MATERIAL PROVIDED:
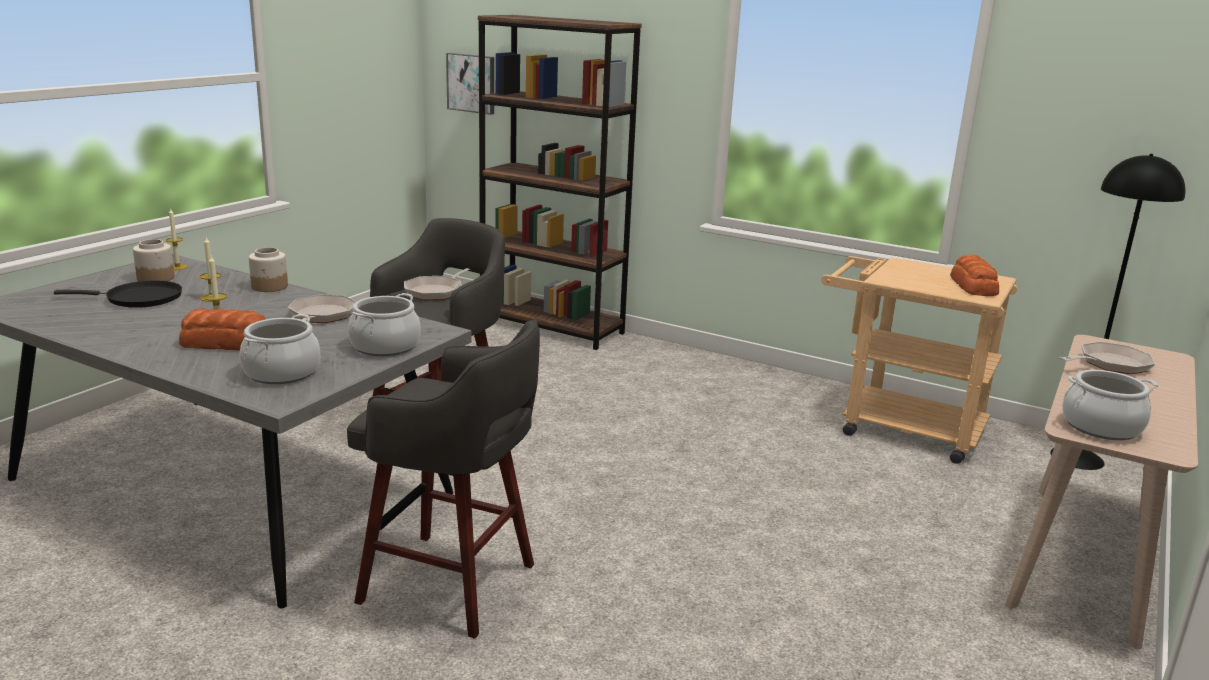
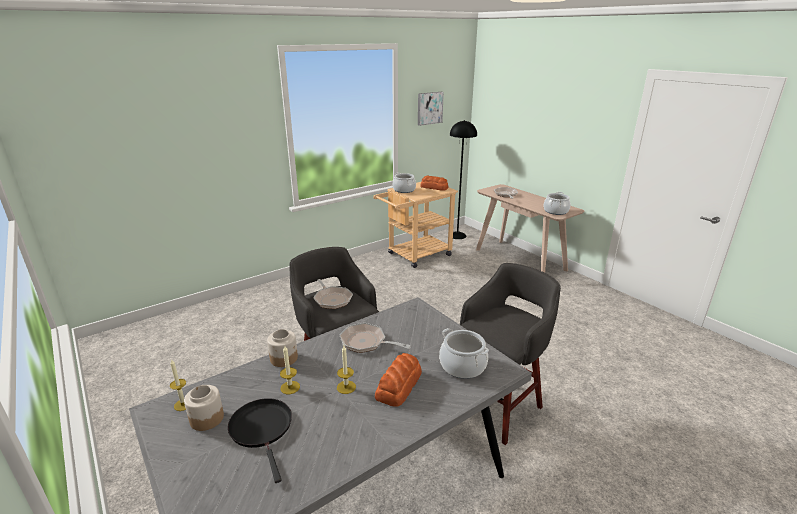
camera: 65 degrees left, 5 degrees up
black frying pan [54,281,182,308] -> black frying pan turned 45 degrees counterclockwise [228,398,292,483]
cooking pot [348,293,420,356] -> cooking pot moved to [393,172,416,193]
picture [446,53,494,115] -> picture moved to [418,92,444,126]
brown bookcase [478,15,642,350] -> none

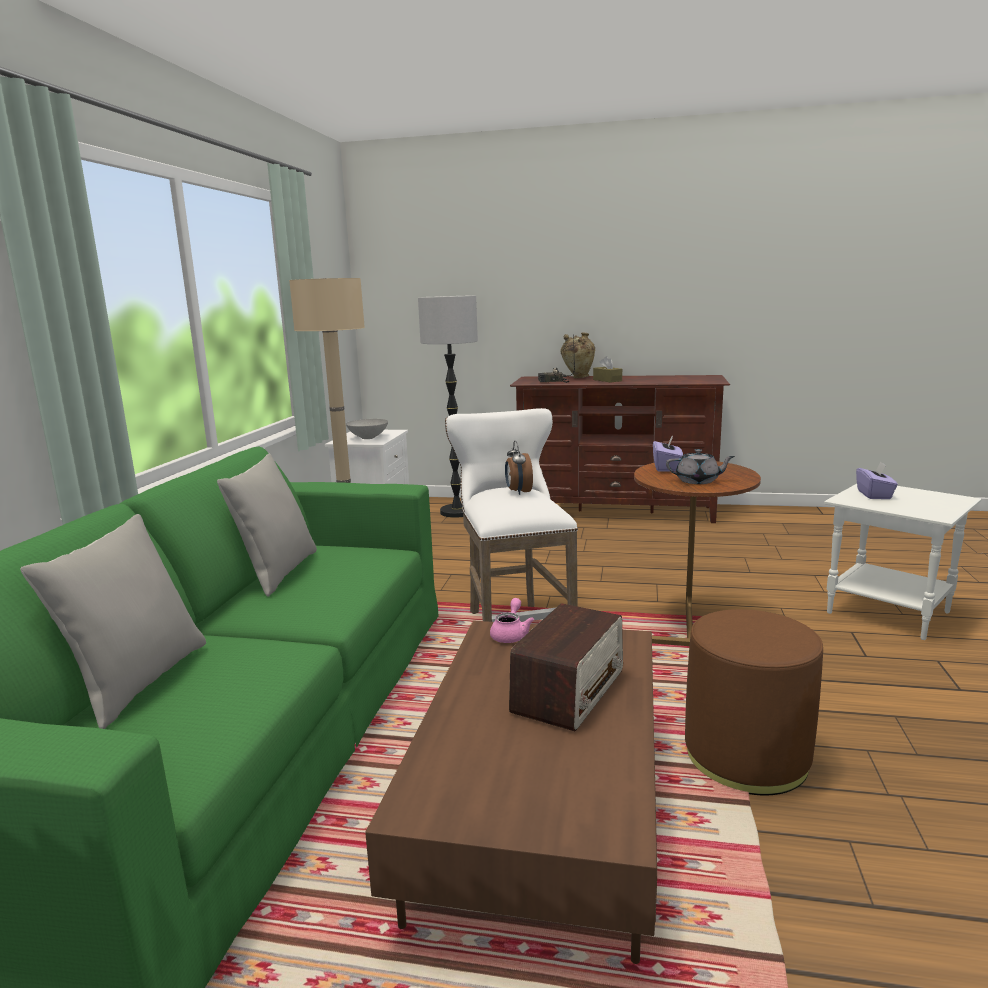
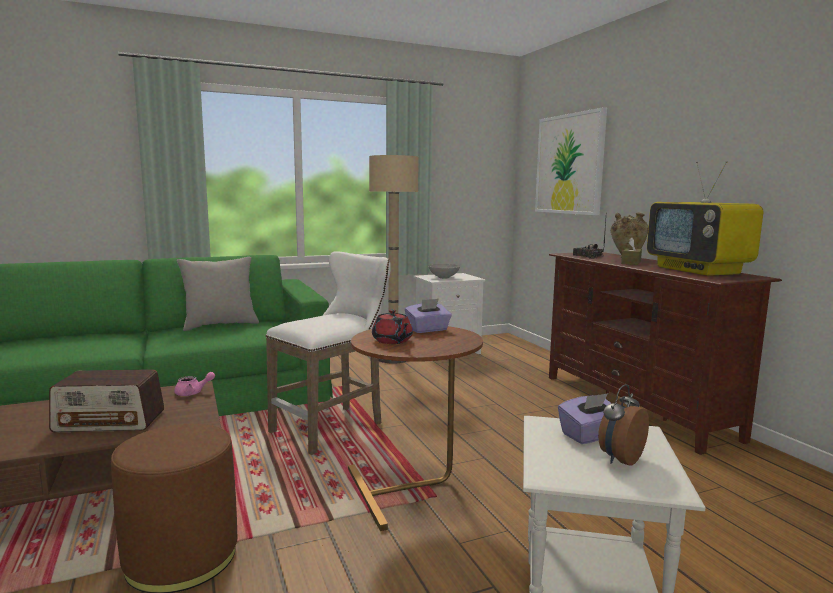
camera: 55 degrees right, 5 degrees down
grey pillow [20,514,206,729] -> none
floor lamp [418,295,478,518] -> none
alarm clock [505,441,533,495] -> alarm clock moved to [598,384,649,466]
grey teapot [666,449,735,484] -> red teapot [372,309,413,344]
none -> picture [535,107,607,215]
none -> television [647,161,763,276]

EXERCISE OBJECTIVE: Filter the listing above down to the lines that contain the word "degrees".

SOLVED PROBLEM:
camera: 65 degrees left, 5 degrees up
black frying pan [54,281,182,308] -> black frying pan turned 45 degrees counterclockwise [228,398,292,483]
camera: 55 degrees right, 5 degrees down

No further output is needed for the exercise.